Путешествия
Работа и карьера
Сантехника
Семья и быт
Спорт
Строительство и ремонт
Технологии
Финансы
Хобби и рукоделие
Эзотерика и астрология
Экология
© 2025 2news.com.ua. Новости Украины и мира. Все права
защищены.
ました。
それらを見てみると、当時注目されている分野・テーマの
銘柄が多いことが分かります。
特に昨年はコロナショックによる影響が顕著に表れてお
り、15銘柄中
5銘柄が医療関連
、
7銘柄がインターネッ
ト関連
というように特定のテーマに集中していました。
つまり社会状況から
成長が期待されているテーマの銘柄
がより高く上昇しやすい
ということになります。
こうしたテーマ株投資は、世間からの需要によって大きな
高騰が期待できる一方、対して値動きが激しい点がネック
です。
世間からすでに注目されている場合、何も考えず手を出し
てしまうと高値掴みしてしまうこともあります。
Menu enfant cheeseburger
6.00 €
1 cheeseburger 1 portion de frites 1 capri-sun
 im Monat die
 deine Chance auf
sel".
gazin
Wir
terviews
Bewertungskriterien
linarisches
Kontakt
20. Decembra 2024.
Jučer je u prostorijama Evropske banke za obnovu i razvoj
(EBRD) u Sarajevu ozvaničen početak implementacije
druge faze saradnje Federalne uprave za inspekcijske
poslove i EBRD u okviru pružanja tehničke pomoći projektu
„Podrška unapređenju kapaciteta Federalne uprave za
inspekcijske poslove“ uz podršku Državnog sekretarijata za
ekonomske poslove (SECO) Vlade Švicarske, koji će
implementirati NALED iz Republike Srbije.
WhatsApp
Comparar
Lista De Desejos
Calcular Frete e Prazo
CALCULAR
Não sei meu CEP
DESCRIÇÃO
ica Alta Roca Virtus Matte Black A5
◇ ◇ ◇ ◇ ◇
_ASSIGNMENT:_ Each line of the records above should be copied exactly.

_EXERCISE RESULT:_
Путешествия
Работа и карьера
Сантехника
Семья и быт
Спорт
Строительство и ремонт
Технологии
Финансы
Хобби и рукоделие
Эзотерика и астрология
Экология
© 2025 2news.com.ua. Новости Украины и мира. Все права
защищены.
ました。
それらを見てみると、当時注目されている分野・テーマの
銘柄が多いことが分かります。
特に昨年はコロナショックによる影響が顕著に表れてお
り、15銘柄中
5銘柄が医療関連
、
7銘柄がインターネッ
ト関連
というように特定のテーマに集中していました。
つまり社会状況から
成長が期待されているテーマの銘柄
がより高く上昇しやすい
ということになります。
こうしたテーマ株投資は、世間からの需要によって大きな
高騰が期待できる一方、対して値動きが激しい点がネック
です。
世間からすでに注目されている場合、何も考えず手を出し
てしまうと高値掴みしてしまうこともあります。
Menu enfant cheeseburger
6.00 €
1 cheeseburger 1 portion de frites 1 capri-sun
 im Monat die
 deine Chance auf
sel".
gazin
Wir
terviews
Bewertungskriterien
linarisches
Kontakt
20. Decembra 2024.
Jučer je u prostorijama Evropske banke za obnovu i razvoj
(EBRD) u Sarajevu ozvaničen početak implementacije
druge faze saradnje Federalne uprave za inspekcijske
poslove i EBRD u okviru pružanja tehničke pomoći projektu
„Podrška unapređenju kapaciteta Federalne uprave za
inspekcijske poslove“ uz podršku Državnog sekretarijata za
ekonomske poslove (SECO) Vlade Švicarske, koji će
implementirati NALED iz Republike Srbije.
WhatsApp
Comparar
Lista De Desejos
Calcular Frete e Prazo
CALCULAR
Não sei meu CEP
DESCRIÇÃO
ica Alta Roca Virtus Matte Black A5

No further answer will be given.